Helping to Restore Catholic Liberal Education

Mary and Bill McInerney of Oakland, Calif., first started dating when the two were attending separate Bay Area Catholic colleges in the late 1940s. Introduced to him by her cousin, Mary enjoyed Bill’s great sense of humor. She was delighted when he was elected as his college’s student body president, in no small part because as a perk of office, he was invited to social events at neighboring Catholic campuses — and so was she, as his date. The couple remembers Saturday-night dances followed by late-night hamburgers and milkshakes, then meeting up again the next morning for Sunday Mass.

“They were Catholic colleges, we were Catholic kids, and our family and friends were Catholic. It was wonderful,” recalls Mrs. McInerney. “The faith that our parents had handed on to us was also given to us in the colleges. It was still there.”

Hoping to re-create the joyful, faith-filled experience of their own undergraduate days, for nearly 40 years the McInerneys have been members of the President’s Council — Thomas Aquinas College’s financial backbone, consisting of hundreds of loyal benefactors who contribute $1,000 or more annually to the College’s financial aid fund. In the College, Mr. and Mrs. McInerney see truly Catholic, authentically liberal education at its best. “This is the way a Catholic college should really be conducted,” Mr. McInerney says.

Divided Loyalties

The McInerneys first learned of Thomas Aquinas College in the late 1960s through their friend John Schaeffer, a founding member of the Board of Governors. “When we were at John and Jane’s house, they would almost invariably have someone over from the College,” Mr. McInerney remembers. “John’s enthusiasm about the College was appealing to us, and as a consequence we became more involved.”

Nonetheless, Mr. McInerney found himself “in a very difficult position.” As former president of his own college’s alumni association, his loyalties were increasingly split between the school he had attended and the nascent one he was coming to admire. Yet this tension dissipated as his alma mater sadly went the way of so many Catholic institutions in the 1960s and 1970s, gradually shirking its fidelity to the Magisterium and teaching of the Catholic faith.

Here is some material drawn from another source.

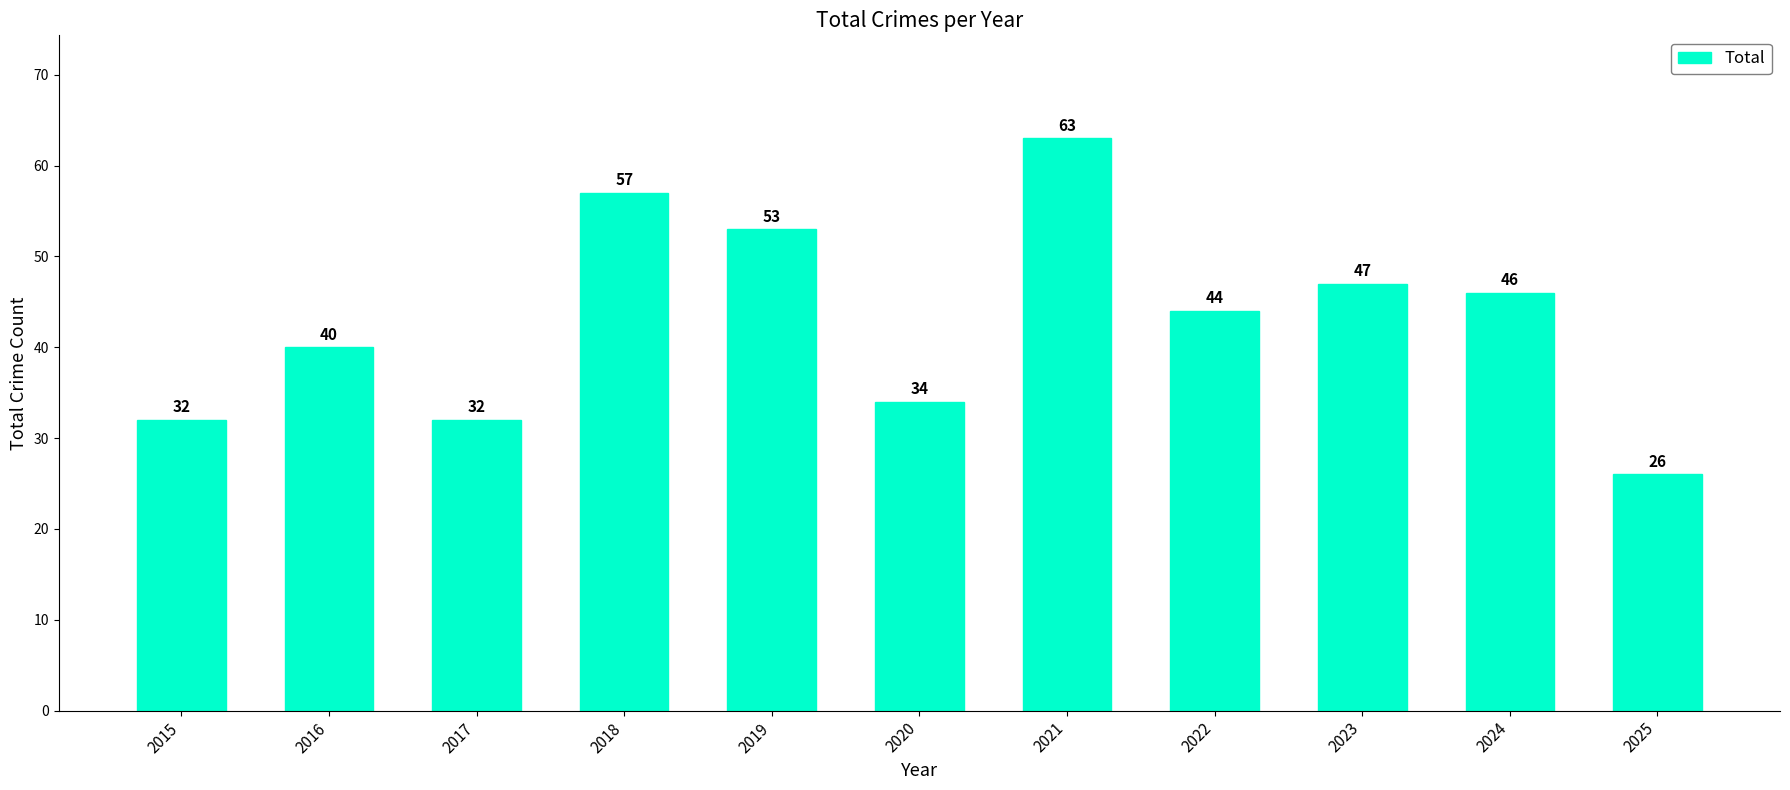

What is the ratio of the value at 2022 to the value at 2024?

1.0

“It wasn’t all in one fell swoop, but it was one thing after another,” Mr. McInerney recalls. “I became slowly disenchanted.” Seeing the schools they had loved fade “was very painful,” says Mrs. McInerney, but the pain was eased by the establishment of a new college that they could support without reservation, not out of blind loyalty, but out of a sincere belief in its mission. As time went on, “We became more attached to Thomas Aquinas College,” says Mr. McInerney, and a decades-long friendship took root.

Renewed Hope

Over the years, the McInerneys have paid close attention as the College has grown, both in size and in reputation, while remaining true to its founding ideals. “It’s a completely different atmosphere at Thomas Aquinas College,” says Mr. McInerney, “in the way students conduct themselves, in the way they study, in the fact that it’s truly a Catholic school.” The entirety of the College is ordered to the Faith, his wife adds. “The symmetry and the serenity of the campus is beautiful. You feel like everything there is headed toward the Catholicity of the College.”

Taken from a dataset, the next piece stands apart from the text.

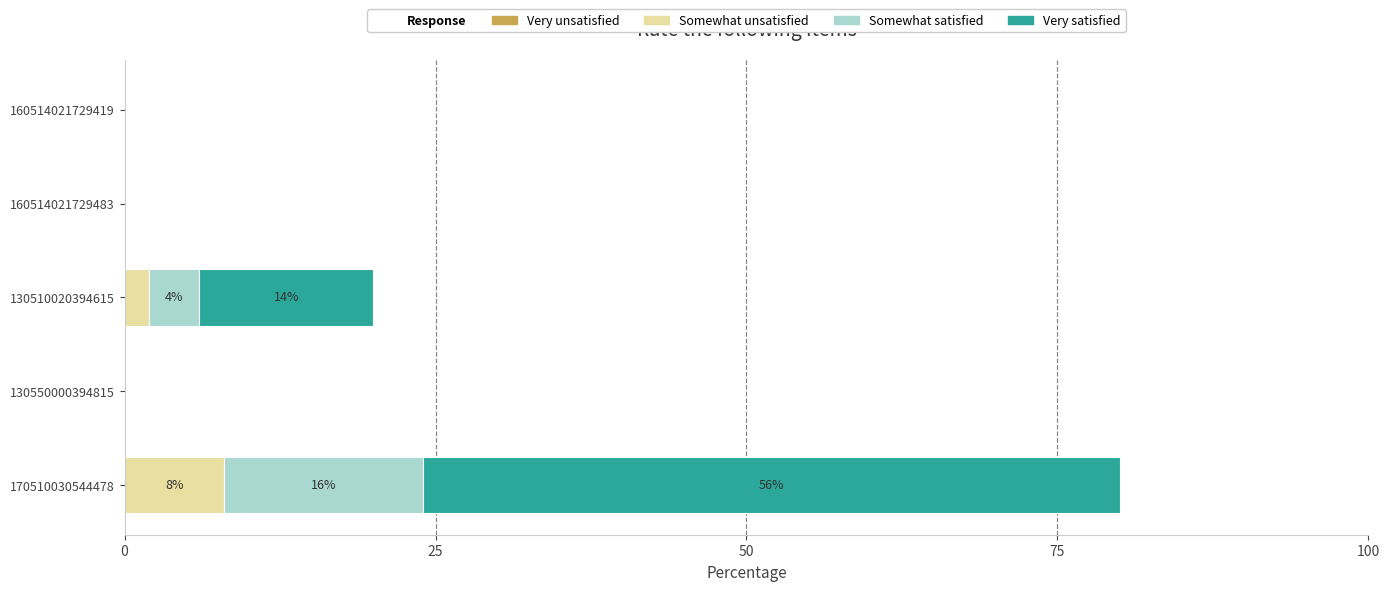

True or false: Somewhat unsatisfied has a value of 0 at 160514021729419.

True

Above all, though, the McInerneys have admired the students and graduates they have met on their regular trips to campus. In 2009, they came for the dedication of Our Lady of the Most Holy Trinity Chapel and enjoyed seeing “all the alumni — fathers and mothers of four, and five, and six children, little babies — don’t tell me that doesn’t absolutely impress a grandmother!” says Mrs. McInerney. “To see all these wonderful families, you know there’s hope for our church; there’s hope for our country.”

Themselves the parents of 4 and the grandparents of 15 (who, the McInerneys gratefully note, all live within 10 miles of their home), they still find time for extensive charitable endeavors. An attorney, Bill has been president of the Hanna Boys Center and St. Anne’s Little Sisters of the Poor, and currently he is president of the Malta Free Clinic on the campus of the Cathedral of Christ the Light in Oakland. Mary has been active in St. Teresa’s Parish and School, president of the St. Ignatius Mothers Club, board member of Bellarmine High School, and vice president and chairman of the Defense of the Faith Committee for the Western Association of the Order of Malta.

In addition to their membership in the President’s Council, they are members of Legatus, and with the Order of Malta, have brought malades on 21 pilgrimages to Lourdes. Most summers, they also participate in one of the College’s annual Great Books Seminar Weekends, during which President’s Council members study and discuss foundational works of Western civilization alongside members of the teaching faculty.

“Mary and Bill McInerney are amazing in their generosity to the students of Thomas Aquinas College,” says Robert Bagdazian, the College’s director of development. “For 40 years, they have been devoted President’s Council members. We could not ask for better friends.”